The third quarter was notable for producing two devastating hurricanes, Harvey and Irma. Combined, these two storms caused an estimated $290 billion in damage to Texas and Florida. Lost economic activity is likely much more than this. This is the first time in history that two category 4 or higher hurricanes have hit the U.S. mainland in the same year. One in every seven cars in the Houston area was destroyed by Harvey and 25% of all homes in the Florida Keys were destroyed by Irma. The damage done and the lives affected by these two storms is truly remarkable. We have many clients in both Texas and Florida. Fortunately, all made it through the storms with no physical injuries and relatively minor property damage
Over the years, you have heard a couple of themes from us many times: Stock performance is all about corporate earnings; and economic conditions around the world matter to U.S. investors. To illustrate how the two works together, the latest earnings growth rate for the S&P 500 was slightly more than 10%. Earnings growth for companies with more than 50% of their sales in the U.S. was 8.5%, while earnings growth for companies with less than 50% of their sales in the U.S. was 14.5%. Almost one third of all sales by S&P 500 companies come from non-U.S. markets.
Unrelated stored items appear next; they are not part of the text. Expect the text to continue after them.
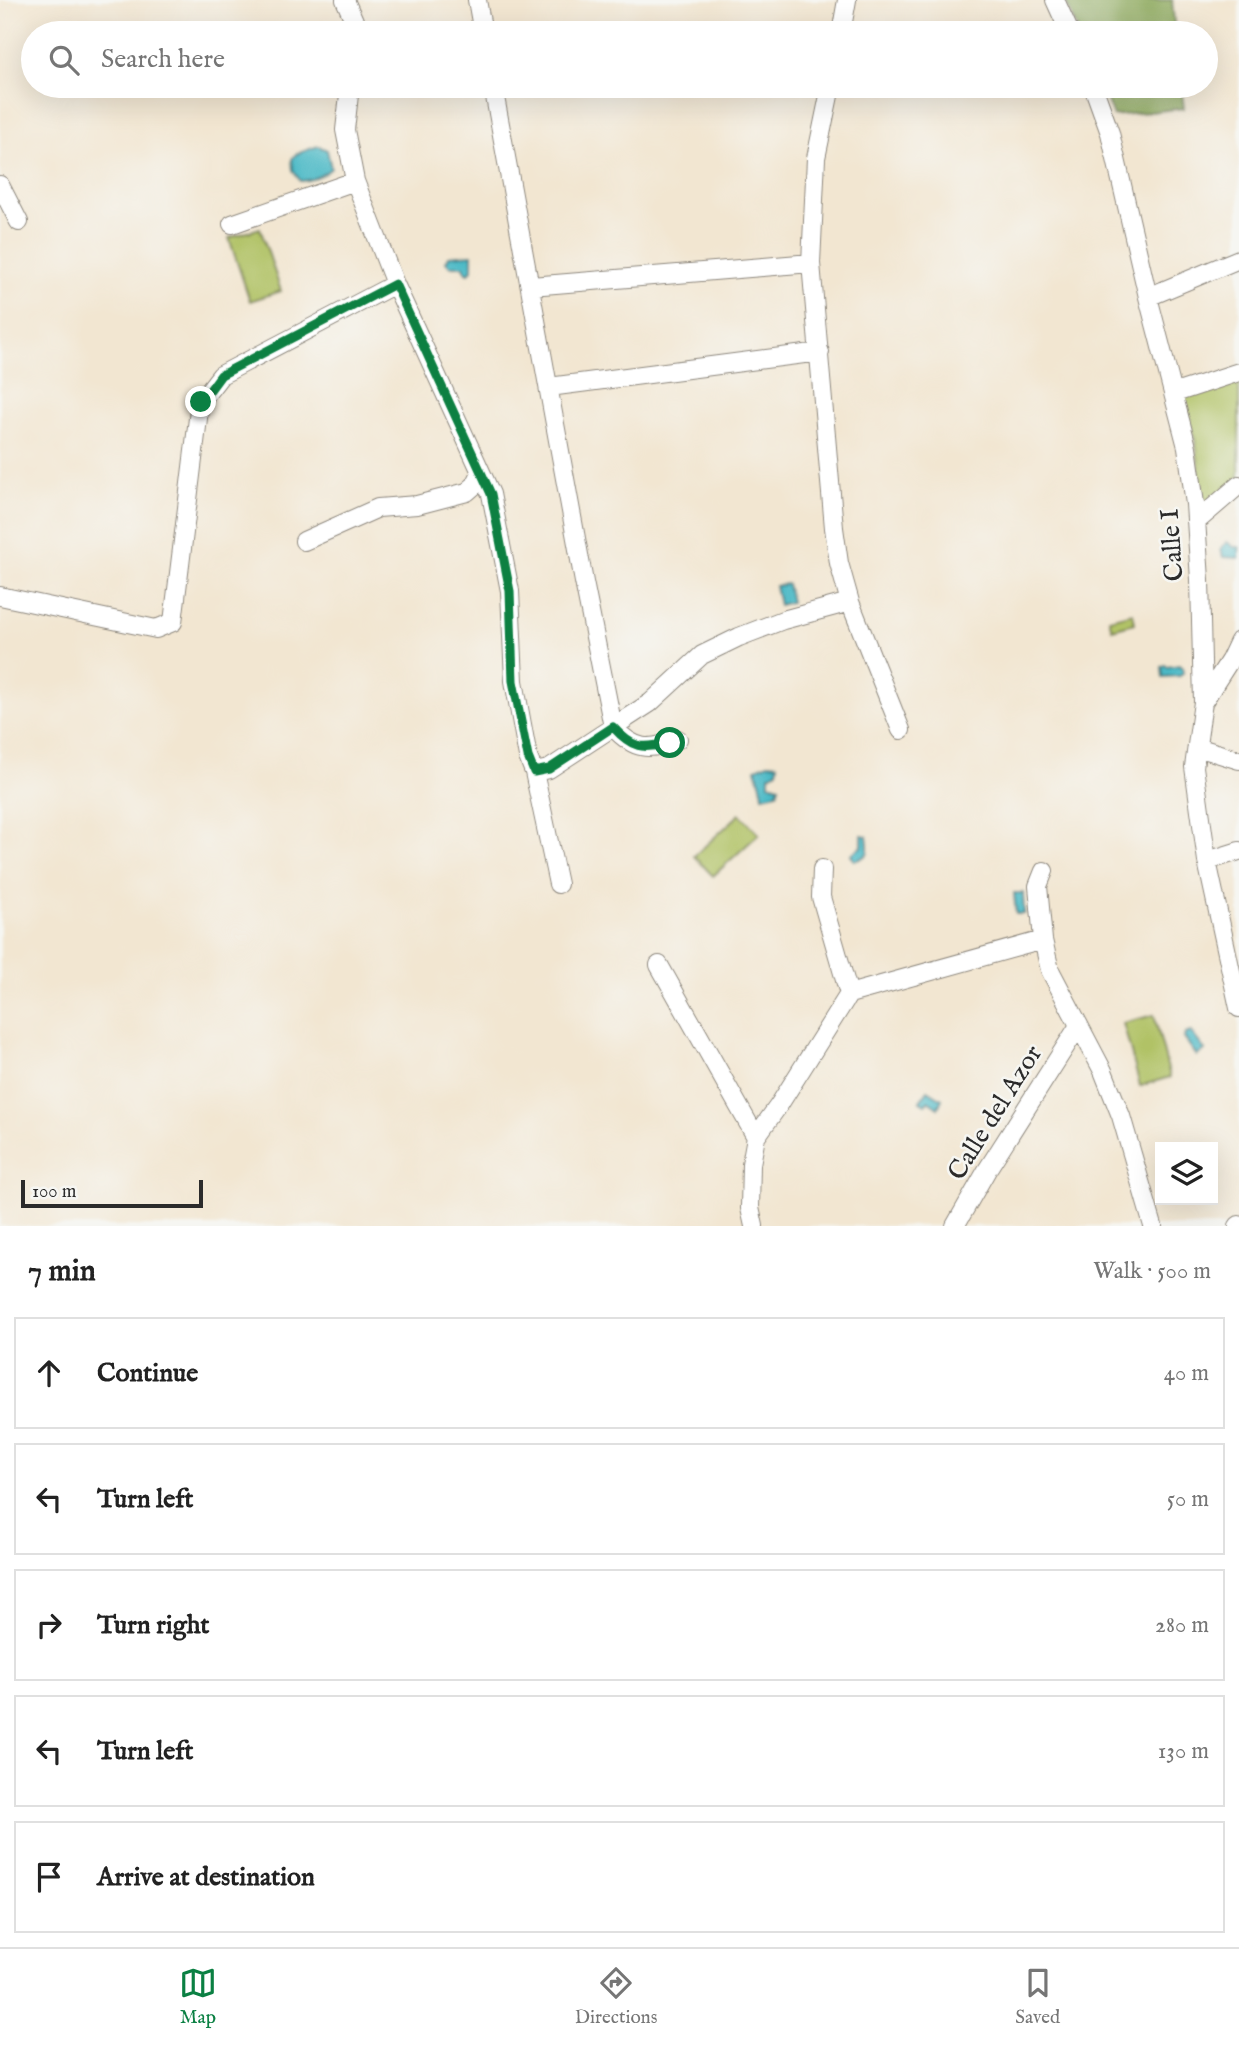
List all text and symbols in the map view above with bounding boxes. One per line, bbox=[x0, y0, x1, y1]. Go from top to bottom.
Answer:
search box bbox=[21, 21, 1218, 98]
icon: search bbox=[45, 41, 83, 79]
text: Search here bbox=[101, 43, 225, 76]
route end bbox=[185, 386, 216, 417]
street label: Calle I bbox=[1153, 507, 1191, 582]
route start bbox=[654, 727, 685, 758]
street label: Calle del Azor bbox=[941, 1039, 1050, 1187]
map controls bbox=[1155, 1142, 1218, 1205]
button: layers bbox=[1155, 1142, 1218, 1205]
scale bar bbox=[21, 1177, 203, 1209]
text: 100 m bbox=[32, 1180, 76, 1204]
text: 7 min bbox=[28, 1253, 96, 1291]
text: Walk · 500 m bbox=[1093, 1257, 1211, 1286]
icon: ahead bbox=[30, 1354, 68, 1392]
text: Continue bbox=[97, 1357, 198, 1390]
text: 40 m bbox=[1164, 1359, 1209, 1388]
icon: left bbox=[30, 1480, 68, 1518]
text: Turn left bbox=[97, 1483, 194, 1516]
text: 50 m bbox=[1167, 1485, 1209, 1514]
icon: right bbox=[30, 1606, 68, 1644]
text: Turn right bbox=[97, 1609, 210, 1642]
text: 280 m bbox=[1155, 1611, 1209, 1640]
icon: left bbox=[30, 1732, 68, 1770]
text: Turn left bbox=[97, 1735, 194, 1768]
text: 130 m bbox=[1158, 1737, 1209, 1766]
icon: arrive bbox=[30, 1858, 68, 1896]
text: Arrive at destination bbox=[97, 1861, 315, 1894]
tab: Map bbox=[179, 1964, 217, 2030]
tab: Directions bbox=[575, 1964, 657, 2030]
tab: Saved bbox=[1015, 1964, 1060, 2030]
A large part of our strong stock market and strong earnings growth is a result of improving economic conditions around the world.
We talked in our last letter about the high valuations we are seeing in the equity markets. That has not changed during the third quarter. An interesting measure of this that is often overlooked is the ratio of household net worth to disposable personal income. Over the past few years, household net worth has risen faster than disposable income. The ratio of the two is at its highest point ever. Like most measures of stock valuations, this metric does not tell us when the market will turn, but it does point to future returns being lower than historical average from current levels.
We continue to be rather cautious in our forecast for the future of this bull market. It is already one of the longest running bull markets since the end of World War 2, and at current valuations, any sign of an economic slowdown could mean a rather severe pullback for the markets.